# EM wave propagation direction.

1. Oct 2, 2011

### Lavabug

1. The problem statement, all variables and given/known data
Given the following EM wave propagating in vacuum, find the direction along which the electric field oscillates and the direction of propagation of the wave:

$$\vec{E} = (-3\hat{i} + 3\sqrt{3}\hat{j}) 10^4 e^{i[\frac{\pi}{3} (\sqrt{5}x + \sqrt{5/3} y10^7 - 8.1246 *10^{15} t]}$$

Btw how can I prevent the thread template from reappearing every time I click preview post? It is quite annoying.

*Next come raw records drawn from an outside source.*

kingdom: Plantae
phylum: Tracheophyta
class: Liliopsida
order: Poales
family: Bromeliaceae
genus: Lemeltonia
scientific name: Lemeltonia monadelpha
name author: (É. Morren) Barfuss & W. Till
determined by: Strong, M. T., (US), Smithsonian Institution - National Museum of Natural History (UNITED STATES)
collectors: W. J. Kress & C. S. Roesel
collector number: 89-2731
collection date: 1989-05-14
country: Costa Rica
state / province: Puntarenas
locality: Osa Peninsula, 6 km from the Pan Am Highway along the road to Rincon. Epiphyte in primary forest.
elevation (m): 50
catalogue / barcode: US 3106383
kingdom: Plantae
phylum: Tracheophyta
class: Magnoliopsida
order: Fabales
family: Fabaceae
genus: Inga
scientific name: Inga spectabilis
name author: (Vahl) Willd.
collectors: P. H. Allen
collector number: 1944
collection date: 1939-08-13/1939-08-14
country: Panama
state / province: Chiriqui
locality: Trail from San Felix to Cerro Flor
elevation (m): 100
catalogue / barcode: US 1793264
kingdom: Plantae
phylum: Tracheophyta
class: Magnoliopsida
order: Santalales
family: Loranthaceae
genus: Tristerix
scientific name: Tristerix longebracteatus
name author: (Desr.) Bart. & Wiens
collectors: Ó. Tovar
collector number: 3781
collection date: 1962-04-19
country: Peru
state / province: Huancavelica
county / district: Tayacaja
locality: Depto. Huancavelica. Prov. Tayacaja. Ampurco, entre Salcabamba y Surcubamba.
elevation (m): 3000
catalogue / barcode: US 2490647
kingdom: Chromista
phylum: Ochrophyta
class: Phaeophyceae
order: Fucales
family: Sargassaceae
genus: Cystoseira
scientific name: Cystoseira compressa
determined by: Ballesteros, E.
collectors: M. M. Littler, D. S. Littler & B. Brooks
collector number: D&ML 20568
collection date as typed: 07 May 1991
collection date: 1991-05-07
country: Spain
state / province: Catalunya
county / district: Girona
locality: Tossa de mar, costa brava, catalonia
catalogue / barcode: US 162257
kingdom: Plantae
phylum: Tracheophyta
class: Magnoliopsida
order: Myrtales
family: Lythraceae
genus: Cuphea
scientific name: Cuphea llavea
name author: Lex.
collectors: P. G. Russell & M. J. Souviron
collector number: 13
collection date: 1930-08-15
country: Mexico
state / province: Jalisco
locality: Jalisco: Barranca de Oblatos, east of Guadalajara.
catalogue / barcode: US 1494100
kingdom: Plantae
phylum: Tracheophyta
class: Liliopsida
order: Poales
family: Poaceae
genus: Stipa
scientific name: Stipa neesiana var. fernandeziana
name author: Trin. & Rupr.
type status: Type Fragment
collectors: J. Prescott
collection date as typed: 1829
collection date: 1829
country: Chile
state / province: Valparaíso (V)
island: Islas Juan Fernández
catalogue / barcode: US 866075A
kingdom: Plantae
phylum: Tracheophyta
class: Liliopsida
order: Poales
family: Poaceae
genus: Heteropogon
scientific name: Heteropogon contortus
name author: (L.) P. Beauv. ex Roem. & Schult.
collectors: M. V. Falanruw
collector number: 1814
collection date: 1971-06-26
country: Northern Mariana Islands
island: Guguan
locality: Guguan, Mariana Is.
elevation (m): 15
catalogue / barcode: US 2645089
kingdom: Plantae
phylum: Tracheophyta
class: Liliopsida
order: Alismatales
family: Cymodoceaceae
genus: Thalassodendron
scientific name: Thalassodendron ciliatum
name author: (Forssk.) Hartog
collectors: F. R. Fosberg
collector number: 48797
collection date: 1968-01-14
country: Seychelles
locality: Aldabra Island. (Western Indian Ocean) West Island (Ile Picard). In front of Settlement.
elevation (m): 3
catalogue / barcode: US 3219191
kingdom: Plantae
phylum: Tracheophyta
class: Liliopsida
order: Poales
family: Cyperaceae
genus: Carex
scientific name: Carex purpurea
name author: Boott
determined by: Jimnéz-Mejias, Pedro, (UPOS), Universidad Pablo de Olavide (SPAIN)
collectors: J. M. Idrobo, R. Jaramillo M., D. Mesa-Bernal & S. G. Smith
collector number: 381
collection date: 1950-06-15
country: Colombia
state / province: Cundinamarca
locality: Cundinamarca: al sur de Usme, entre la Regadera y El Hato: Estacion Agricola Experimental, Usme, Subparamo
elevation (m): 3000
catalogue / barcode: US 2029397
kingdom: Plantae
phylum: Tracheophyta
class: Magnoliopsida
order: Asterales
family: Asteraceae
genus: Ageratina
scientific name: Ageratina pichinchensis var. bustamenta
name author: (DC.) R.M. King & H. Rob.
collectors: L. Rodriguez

3. The attempt at a solution

I understand the electric field oscillates along the direction $-1\hat{i} \sqrt{3}\hat{j}$, by looking at the amplitide. But how do I determine the direction of propagation from the phase argument? Do I just treat the x and y in the phase as if they were unit vectors of $\vec{k}$?

2. Oct 2, 2011

### vela

Staff Emeritus
Pretty much. You know a wave propagating in the k direction has a phase given by $i(\vec{k}\cdot\vec{r}-\omega t)$, so just pick out the components of k.

3. Oct 2, 2011

### Lavabug

Thanks, I see it now. One more question, if I am asked to find the associated $\vec{H}$ field by calculating $\frac{1}{\mu_0 c} \hat{u}\times \vec{E}$, where û is the normalized wave vector, how would I split up the components of E for the determinant? Would it be like:

$$E_x = -3\cdot10^4 e^{i[\frac{\pi}{3} (\sqrt{5}x + \sqrt{5/3} y10^7 - 8.1246 *10^{15} t]}$$

$$E_y = 3\sqrt{3}\cdot10^4 e^{i[\frac{\pi}{3} (\sqrt{5}x + \sqrt{5/3} y10^7 - 8.1246 *10^{15} t]}$$

for example? Or do I also have to split up the phase/exponent for each component of E?

4. Oct 2, 2011

### vela

Staff Emeritus
You can keep the exponential part separate; it's part of the amplitude of the electric field. I would write the electric field as the product of a magnitude and a unit vector:
$$\vec{E} = \left(-\frac{1}{2}\hat{i}+\frac{\sqrt{3}}{2}\hat{j}\right)(3\times10^4~\mathrm{V/m})e^{i(\vec{k}\cdot\vec{r}-\omega t)}$$The only part you need for the determinant is the unit vector. The rest just scales the result of the cross product.